Red Ink Reactions
When I work with clients as the book coach, I wear several hats. I am the writer/ghostwriter/editor that helps them with the content structure, mechanics, and the flow. Your books needs to be readable and relatable. I guide through all the “writerly” issues and questions. That’s the book half of being a book coach.
The second part of being the coach is being the cheerleader, the inspirer, the motivator, the encourager. I guide through all the other issues and questions that come up during the book writing journey. These are unique to each individual and yet universal.
I’ve been writing my newspaper column since May 2001. I still remember the initial jitters about submitting my work and I have compassion for my clients. For most, this is the first time they’ve done any writing since school and for many, that was not always a pleasant experience.
The voices of parents and old teachers come back to haunt them and they feel a little apprehensive turning in their pages to me. Even though there is no grading, it’s still an evaluation of sorts in their minds.
I use the word processing editing tool called Track Changes to make my edits and comments. Whoever was the programmer for that thing needs to tweak it. My suggested changes show up on the author’s version in red. Red ink does not conjure happy thoughts.
We are ingrained from a wee age to think that getting a paper back with red ink means it was not good. That’s not true, but that’s our initial reaction.
I took a creative writing class when my boys were small. It was my “night out” and I loved it. I was ten years out of college, and it was the first time I had done any writing for anyone else’s eyes. When I received my paper back with red ink comments, my heart sank.
Then I read the comments. It was glowing praise and my instructor was advising me to write, submit, and join his writers group.
I now forewarn my authors that my comments are not critical and that on my end, my changes show up in blue font. (If anyone knows how I can make the Track Changes show up on the receiver end in blue, please let me know.)
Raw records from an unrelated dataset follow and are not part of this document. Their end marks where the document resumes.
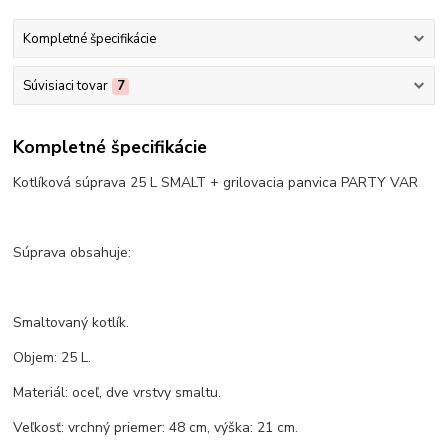
Kompletné špecifikácie
Súvisiaci tovar
7
Kompletné špecifikácie
Kotlíková súprava 25 L SMALT + grilovacia panvica PARTY VAR
Súprava obsahuje:
Smaltovaný kotlík.
Objem: 25 L.
Materiál: oceľ, dve vrstvy smaltu.
Veľkosť: vrchný priemer: 48 cm, výška: 21 cm.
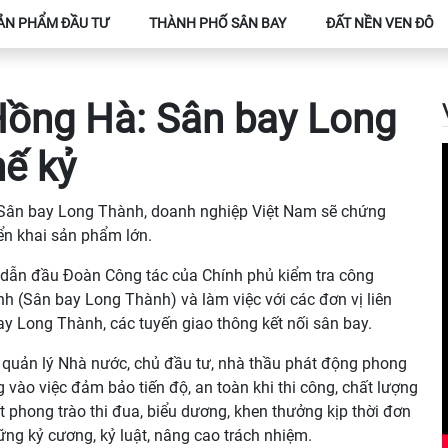
ẢN PHẨM ĐẦU TƯ
THÀNH PHỐ SÂN BAY
ĐẤT NỀN VEN ĐÔ
Hồng Hà: Sân bay Long
hế kỷ
 Sân bay Long Thành, doanh nghiệp Việt Nam sẽ chứng
iển khai sản phẩm lớn.
dẫn đầu Đoàn Công tác của Chính phủ kiểm tra công
 (Sân bay Long Thành) và làm việc với các đơn vị liên
y Long Thành, các tuyến giao thông kết nối sân bay.
n quản lý Nhà nước, chủ đầu tư, nhà thầu phát động phong
g vào việc đảm bảo tiến độ, an toàn khi thi công, chất lượng
tốt phong trào thi đua, biểu dương, khen thưởng kịp thời đơn
vững kỷ cương, kỷ luật, nâng cao trách nhiệm.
We play mind games with ourselves all the time, in everything. When it comes to writing, the rules need to be changed.
Rule 1 = It’s not hard and you can do it.
Rule 2 = You are a better writer than you think.
Rule 3 = Red does not indicate “bad.”
Red is simply a color that gets attention. Red tag clearance. Red dress. Red roses. Red is a lovely color, a color of bold and warmth. We bought a red couch and love seat for this house and they are comfortable, striking, and welcoming. I’ve read that in terms of the divine, red is a color of love, of grounding, and protection.
Think of a charming cottage house. Often the front door is painted red. It invites you in. So, dear readers, think of red ink on your papers or red font on your word doc in a new light. The red does not signal anything is wrong. It’s simply a gesture wanting to be noticed, so that your writing can be grounded in love.
As a book coach, I may also be viewed as the protector. I am on your side, wanting you to birth your book and share your message. That takes guts on your part. It requires you to be bold. So don’t let visions of red intimidate you; let them empower you.
Your high school English teacher and her red pen were wanting to make you better. That’s my goal too. So let’s embrace any color and embrace the mission. Keep writing, keep improving, keep sharing your heart with the world. In any ink color, that’s a good thing.